Quando Macduff é convocado a vingar sua família, Malcolm, filho do rei Duncan, diz: “Lutai contra o infortúnio como um homem” (SHAKESPEARE, 2009, p. 136). Macduff responde: “Oh, eu podia chorar como mulher” — frase que revela a tensão entre ação e emoção, entre o masculino da vingança e o feminino do pranto.
Lady Macbeth, ao planejar o assassinato do rei, invoca forças sobrenaturais: “Dessexuai-me, enchei-me da mais horrível crueldade” (SHAKESPEARE, 2009, p. 38). Carolyn Asp (1981, p. 83) interpreta essa fala como rejeição dos traços femininos e adoção de uma mentalidade masculina, em uma cultura onde o feminino era associado à fraqueza.
No filme, Moffat reconfigura esses papéis de gênero. A Ella Macbeth contemporânea ganha mais tempo de cena, em consonância com a maior autonomia da mulher na sociedade atual. A manipulação do marido passa a incluir referências ao trabalho imigrante e à ausência de virilidade diante da exploração profissional. O desejo de poder desloca-se da monarquia para o desejo de reconhecimento social e riqueza.
Ella se refere ao marido como submisso, e a reação dele é provar sua virilidade sexual. O conflito entre masculinidade e feminilidade, ainda presente, já não é o motor da tragédia — o são, agora, o dinheiro e a fama. A fala de Duncan sobre Ella — “uma mulher de culhões” — escancara o quanto o masculino ainda é o referencial de poder.
A tradução de Moffat atualiza não apenas o enredo, mas os valores e sensibilidades culturais. A hipótese da morte de um filho como motivação de Lady Macbeth — sugerida na peça e explorada por Freud em “Casais que fracassam após o êxito e sucessores” — é aqui tornada explícita. Ella menciona diretamente a perda como motivo para tomar o restaurante e reivindicar o sucesso que lhe é negado. O diretor justifica essa escolha como forma de gerar identificação com o público contemporâneo, para quem a morte de um filho é uma tragédia individual profunda, diferente das perdas recorrentes da infância no século XVI.

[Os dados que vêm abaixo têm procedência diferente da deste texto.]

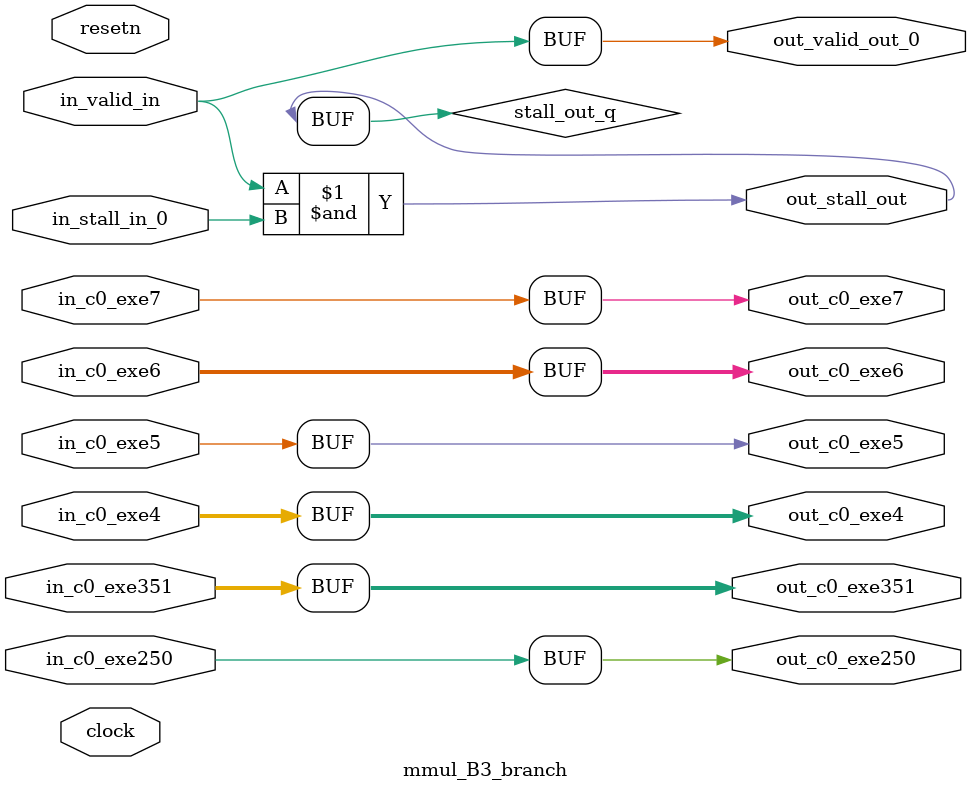
<source format=sv>



(* altera_attribute = "-name AUTO_SHIFT_REGISTER_RECOGNITION OFF; -name MESSAGE_DISABLE 10036; -name MESSAGE_DISABLE 10037; -name MESSAGE_DISABLE 14130; -name MESSAGE_DISABLE 14320; -name MESSAGE_DISABLE 15400; -name MESSAGE_DISABLE 14130; -name MESSAGE_DISABLE 10036; -name MESSAGE_DISABLE 12020; -name MESSAGE_DISABLE 12030; -name MESSAGE_DISABLE 12010; -name MESSAGE_DISABLE 12110; -name MESSAGE_DISABLE 14320; -name MESSAGE_DISABLE 13410; -name MESSAGE_DISABLE 113007; -name MESSAGE_DISABLE 10958" *)
module mmul_B3_branch (
    input wire [0:0] in_c0_exe250,
    input wire [31:0] in_c0_exe351,
    input wire [31:0] in_c0_exe4,
    input wire [0:0] in_c0_exe5,
    input wire [31:0] in_c0_exe6,
    input wire [0:0] in_c0_exe7,
    input wire [0:0] in_stall_in_0,
    input wire [0:0] in_valid_in,
    output wire [0:0] out_c0_exe250,
    output wire [31:0] out_c0_exe351,
    output wire [31:0] out_c0_exe4,
    output wire [0:0] out_c0_exe5,
    output wire [31:0] out_c0_exe6,
    output wire [0:0] out_c0_exe7,
    output wire [0:0] out_stall_out,
    output wire [0:0] out_valid_out_0,
    input wire clock,
    input wire resetn
    );

    wire [0:0] stall_out_q;


    // out_c0_exe250(GPOUT,10)
    assign out_c0_exe250 = in_c0_exe250;

    // out_c0_exe351(GPOUT,11)
    assign out_c0_exe351 = in_c0_exe351;

    // out_c0_exe4(GPOUT,12)
    assign out_c0_exe4 = in_c0_exe4;

    // out_c0_exe5(GPOUT,13)
    assign out_c0_exe5 = in_c0_exe5;

    // out_c0_exe6(GPOUT,14)
    assign out_c0_exe6 = in_c0_exe6;

    // out_c0_exe7(GPOUT,15)
    assign out_c0_exe7 = in_c0_exe7;

    // stall_out(LOGICAL,18)
    assign stall_out_q = in_valid_in & in_stall_in_0;

    // out_stall_out(GPOUT,16)
    assign out_stall_out = stall_out_q;

    // out_valid_out_0(GPOUT,17)
    assign out_valid_out_0 = in_valid_in;

endmodule

</source>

A simbologia do leite — presente no famoso solilóquio de Lady Macbeth — é retomada na cena em que Joe quebra garrafas de leite e se fere. O leite manchado de sangue atualiza a metáfora original, conectando-a ao imaginário anglo-saxônico. Como lembra Scott (1961, p. 92), na peça o leite “não é uma alegoria, mas um material físico que escorre dos corpos macerados”.
Por fim, tanto Shakespeare quanto Moffat dialogam com outros textos. Shakespeare cita Tarquínio, de “O Rapto de Lucrécia”; Moffat inclui um trecho de O Mercador de Veneza com a fala “Perdão pelo meu Shakespeare”, em tom metalinguístico. Segundo Ana Carolina Custódio (2008, p. 22), a adaptação está repleta de exemplos de transtextualidade. O diretor se mostra consciente de seu papel como tradutor e intérprete, tecendo um mosaico que homenageia, atualiza e transforma a obra-fonte.